Testing the symmetry of space-time by means of atomic clocks
The comparison of two atomic clocks has confirmed their excellent accuracy as well as a fundamental hypothesis of the theory of relativity
PTB
It is one of the most famous physics experiments in history: As early as 1887, Michelson and Morley demonstrated what Einstein later expressed in the form of a theory. With the aid of a rotating interferometer, they compared the speed of light along two optical axes running vertically to each other. The result of this experiment became one of the fundamental statements of Einstein's Special Theory of Relativity: The speed of light is the same in all directions of space. Now one could ask: Does this symmetry of space (which was named after Hendrik Antoon Lorentz) also apply to the motion of material particles? Or are there any directions along which these particles move faster or more slowly although the energy remains the same? Especially for high energies of the particles, theoretical models of quantum gravitation predict a violation of the Lorentz symmetry.
Now an experiment has been carried out with two atomic clocks in order to investigate this question with high accuracy. The frequencies of these atomic clocks are each controlled by the resonance frequency of a single Yb+ ion that is stored in a trap. While the electrons of the Yb+ ions have a spherically symmetric distribution in the ground state, in the excited state they exhibit a distinctly elongated wave function and therefore move mainly along one spatial direction. The orientation of the wave function is determined by a magnetic field applied inside the clock. The field orientation was chosen to be approximately at right angles in the two clocks. The clocks are firmly mounted in a laboratory and rotate together with the Earth once a day (more exactly: once in 23.9345 hours) relative to the fixed stars. If the electrons' speed depended on the orientation in space, this would thus result in a frequency difference between the two atomic clocks that would occur periodically, together with the Earth's rotation. To be able to differentiate such an effect clearly from any possible technical influences, the frequencies of the Yb+ clocks were compared for more than 1000 hours. During the experiment, no change between the two clocks was observed for the accessible range of period durations from a few minutes up to 80 hours. For the theoretical interpretation and calculations concerning the atomic structure of the Yb+ ion, PTB's team worked in collaboration with theoreticians from the University of Delaware (USA). The results that have now been obtained have improved the limits set in 2015 by researchers from the University of California, Berkeley with Ca+ ions drastically by a factor of 100.

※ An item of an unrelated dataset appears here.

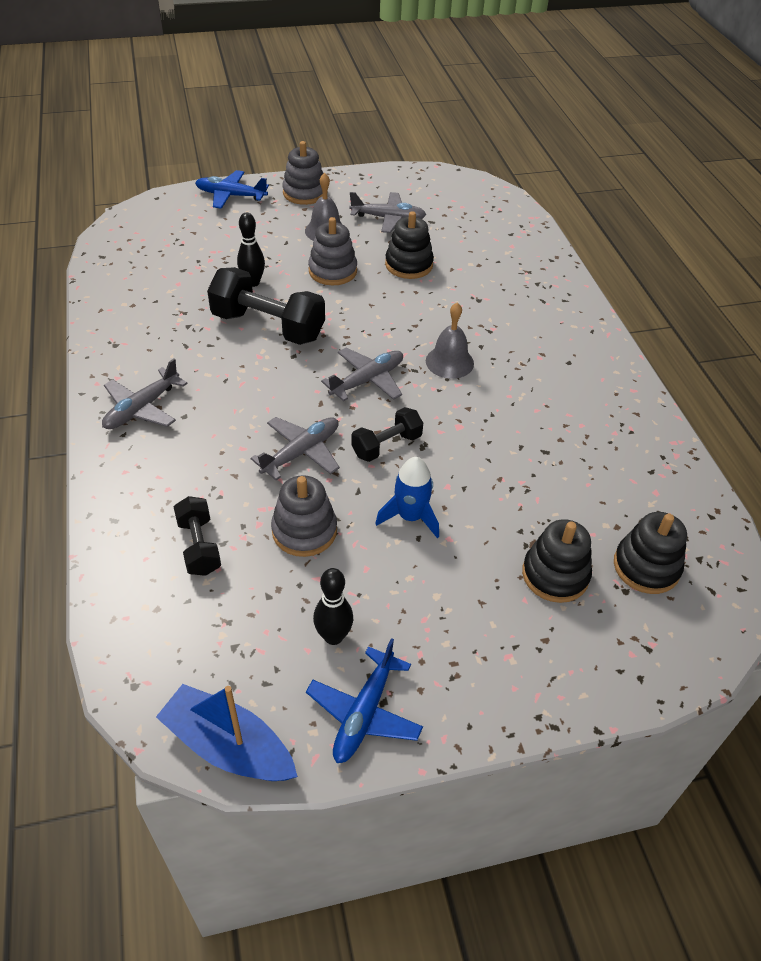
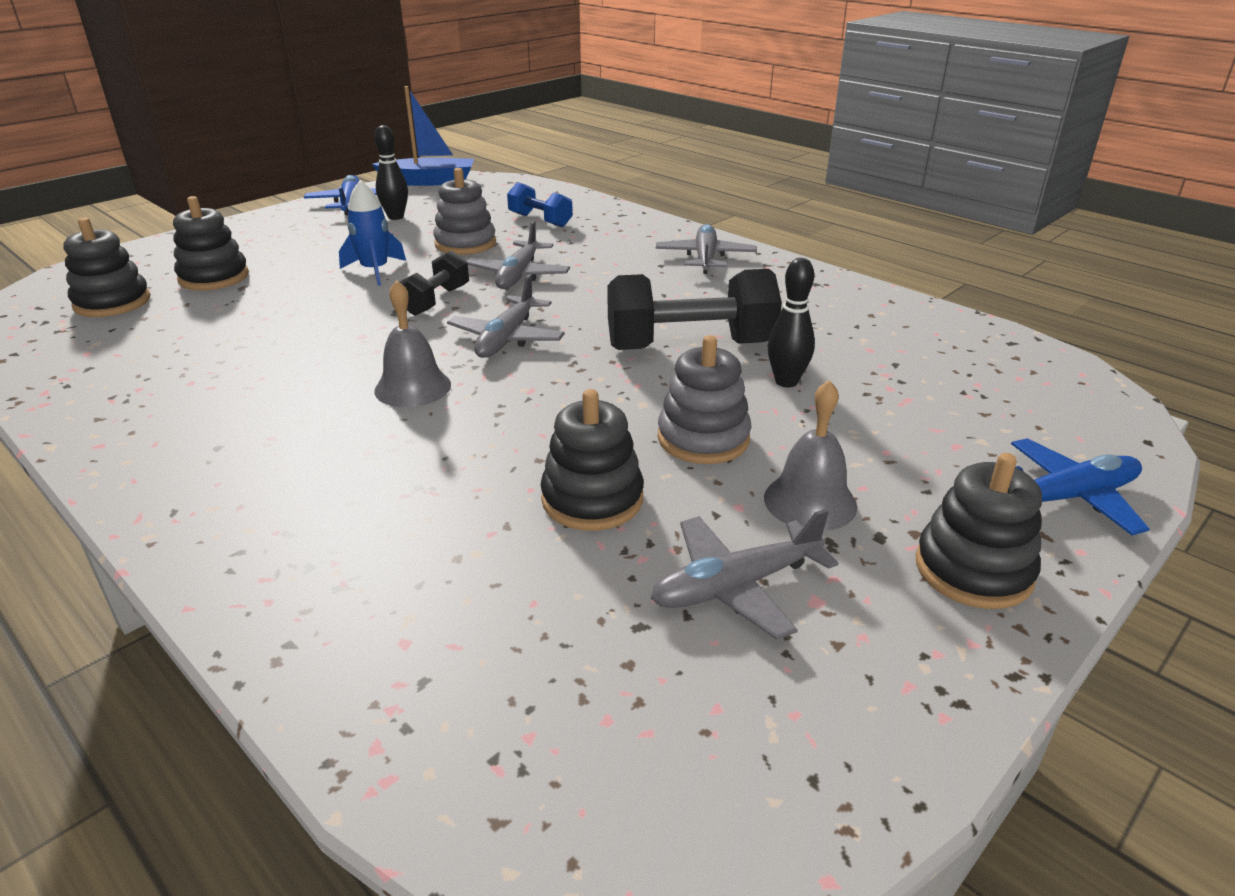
camera: 150 degrees right, 15 degrees down
(199, 546) = (540, 220): black dumbbell -> blue dumbbell
(304, 193) = (973, 570): grey stacking toy -> black stacking toy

Averaged over the total measuring time, both clocks exhibited a relative frequency deviation of less than 3 × 10–18. This confirms the combined uncertainty of the clock that had previously been estimated to be 4 × 10-18. Furthermore, it is an important step in the characterization of optical atomic clocks at this level of accuracy. Only after roughly ten billion years would these clocks potentially deviate from each other by one second.